Professors enjoy increased flexibility and freedoms in 2050, but structure is still necessary in order to produce valuable and skilled graduates. The department heads will provide the necessary balance by determining which classes should be required and which should be electives. However, there are often other considerations beyond just the coursework. For example, perhaps some deans will value required extra-curricular experiences such as clubs and internships. The department heads will work to develop an overall vision for what graduates from their department will look like. This allows different universities, schools, and the departments within them to maintain their unique experiences and value propositions. These curriculum visions will be developed according to accreditation requirements (particularly in the United States[2]) and in close collaboration with relevant industry professionals. This collaboration will produce graduates who are well equipped to face the challenges already identified within the chosen industry. This reflects the value that curriculum should be relatively quick to adapt to modern technologies and challenges.

To further increase the flexibility and value of curriculum in 2050, the students’ vision for their degree is also taken into consideration. There will be a culture of communication where an incoming class can express their desires and ideas for their degree, to be taken into consideration by the deans and department heads.
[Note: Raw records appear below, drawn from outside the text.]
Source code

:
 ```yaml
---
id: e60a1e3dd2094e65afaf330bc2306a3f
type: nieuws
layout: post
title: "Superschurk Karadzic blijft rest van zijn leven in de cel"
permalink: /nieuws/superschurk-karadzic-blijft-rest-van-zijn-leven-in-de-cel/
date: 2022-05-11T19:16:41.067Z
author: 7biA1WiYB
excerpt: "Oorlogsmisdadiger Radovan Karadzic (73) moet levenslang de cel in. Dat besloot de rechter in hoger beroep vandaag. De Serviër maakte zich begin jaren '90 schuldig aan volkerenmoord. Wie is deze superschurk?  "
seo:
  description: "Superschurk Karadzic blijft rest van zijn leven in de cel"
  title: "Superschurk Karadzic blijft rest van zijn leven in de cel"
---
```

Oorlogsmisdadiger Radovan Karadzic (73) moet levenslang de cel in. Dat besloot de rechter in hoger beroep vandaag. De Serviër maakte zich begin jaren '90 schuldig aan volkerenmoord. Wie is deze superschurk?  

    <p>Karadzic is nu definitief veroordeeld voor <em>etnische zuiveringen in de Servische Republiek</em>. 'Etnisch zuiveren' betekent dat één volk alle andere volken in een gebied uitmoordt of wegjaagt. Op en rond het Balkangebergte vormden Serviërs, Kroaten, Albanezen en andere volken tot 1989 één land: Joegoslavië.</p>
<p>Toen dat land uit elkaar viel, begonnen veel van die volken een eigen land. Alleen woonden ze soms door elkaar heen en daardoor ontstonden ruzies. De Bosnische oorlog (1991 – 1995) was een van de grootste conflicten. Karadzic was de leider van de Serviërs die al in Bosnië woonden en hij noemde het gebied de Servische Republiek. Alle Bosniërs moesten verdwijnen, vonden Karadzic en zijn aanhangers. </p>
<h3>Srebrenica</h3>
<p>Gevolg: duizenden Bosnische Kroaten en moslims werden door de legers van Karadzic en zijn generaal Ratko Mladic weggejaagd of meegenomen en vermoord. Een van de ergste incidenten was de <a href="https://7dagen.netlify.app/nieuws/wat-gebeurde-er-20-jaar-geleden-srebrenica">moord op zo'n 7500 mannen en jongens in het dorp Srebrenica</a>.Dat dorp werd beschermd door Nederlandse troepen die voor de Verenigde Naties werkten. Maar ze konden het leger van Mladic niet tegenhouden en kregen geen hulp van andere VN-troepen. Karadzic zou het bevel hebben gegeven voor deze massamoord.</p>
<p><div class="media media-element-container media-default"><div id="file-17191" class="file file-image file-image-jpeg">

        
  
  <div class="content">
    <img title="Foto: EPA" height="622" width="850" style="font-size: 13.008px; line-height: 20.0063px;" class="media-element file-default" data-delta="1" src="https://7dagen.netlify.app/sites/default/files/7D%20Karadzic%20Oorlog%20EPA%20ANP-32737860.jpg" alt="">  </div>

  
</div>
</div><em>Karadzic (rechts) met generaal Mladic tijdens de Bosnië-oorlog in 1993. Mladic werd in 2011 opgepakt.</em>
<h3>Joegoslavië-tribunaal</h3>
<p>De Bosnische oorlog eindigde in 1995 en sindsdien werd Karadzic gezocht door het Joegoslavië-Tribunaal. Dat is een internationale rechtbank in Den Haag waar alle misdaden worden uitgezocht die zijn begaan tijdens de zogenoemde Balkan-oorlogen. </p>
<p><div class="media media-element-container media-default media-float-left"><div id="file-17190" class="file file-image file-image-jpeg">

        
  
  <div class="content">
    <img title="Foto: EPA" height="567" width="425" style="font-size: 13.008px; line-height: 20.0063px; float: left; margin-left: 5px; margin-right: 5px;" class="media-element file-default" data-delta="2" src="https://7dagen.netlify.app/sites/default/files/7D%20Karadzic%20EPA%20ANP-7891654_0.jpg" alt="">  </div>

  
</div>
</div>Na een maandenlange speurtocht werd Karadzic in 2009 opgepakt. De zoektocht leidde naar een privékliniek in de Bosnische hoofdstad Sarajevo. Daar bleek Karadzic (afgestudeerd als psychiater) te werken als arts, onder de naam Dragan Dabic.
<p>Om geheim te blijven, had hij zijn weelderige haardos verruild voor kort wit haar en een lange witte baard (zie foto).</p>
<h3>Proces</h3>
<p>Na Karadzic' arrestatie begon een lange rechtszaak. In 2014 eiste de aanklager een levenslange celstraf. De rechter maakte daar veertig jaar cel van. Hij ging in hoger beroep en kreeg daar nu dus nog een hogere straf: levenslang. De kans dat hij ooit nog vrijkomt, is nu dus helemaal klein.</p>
Faculty have more experience, but students have a unique perspective due to their age and the experiences of their generation. Allowing students to help shape the vision for their graduation creates unique value and curriculum that is quicker to adapt to the times. Naturally the deans have final say, as an overly reactive curriculum would quickly become irrelevant. In 2050 there will be a national, and perhaps international, structure to balance the students’ and deans’ competing visions. This will result in a balanced, well-formulated curriculum that is influenced by students, professors, and department heads.
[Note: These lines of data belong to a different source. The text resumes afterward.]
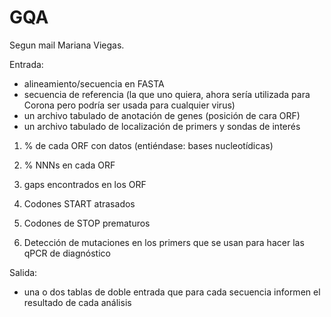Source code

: # GQA

Segun mail Mariana Viegas.

Entrada:

* alineamiento/secuencia en FASTA
* secuencia de referencia (la que uno quiera, ahora sería utilizada para Corona pero podría ser usada para cualquier virus)
* un archivo tabulado de anotación de genes (posición de cara ORF)
* un archivo tabulado de localización de primers y sondas de interés


1) % de cada ORF con datos (entiéndase: bases nucleotídicas)

2) % NNNs en cada ORF

3) gaps encontrados en los ORF  

4) Codones START atrasados

5) Codones de STOP prematuros

6) Detección de mutaciones en los primers que se usan para hacer las qPCR de diagnóstico  

Salida:

* una o dos tablas de doble entrada que para cada secuencia informen el resultado de cada análisis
In 2050, university curriculum will be shaped by a few important values. Reduced stress and increased freedom for students and educators, timeless yet relevant skills and experiences, and greater collaboration between students and administrators will create a more valuable curriculum. This curriculum will result in an unprecedented graduate pool that is uniquely equipped to solve the problems of 2050. Our vision is feasible, as it requires relatively few technological advances. Our vision is credible, as it is founded on ideas that are present but not yet universal in our current day. Lastly, our vision is desirable because of the positive impact an adaptable and flexible curriculum will have on society.

  1. Molnar, A.; Miron, G.; Barbour, M.K.; Huerta, L.; Shafer, S.R.; Rice, J.K.; Glover, A.; Browning, N.; Hagle, S.; Boninger, F. (May 2021). "Virtual Schools in the U.S. 2021". National Education Policy Center – via JSTOR.
  2. U.S. Department of Education. "Accreditation in the United States".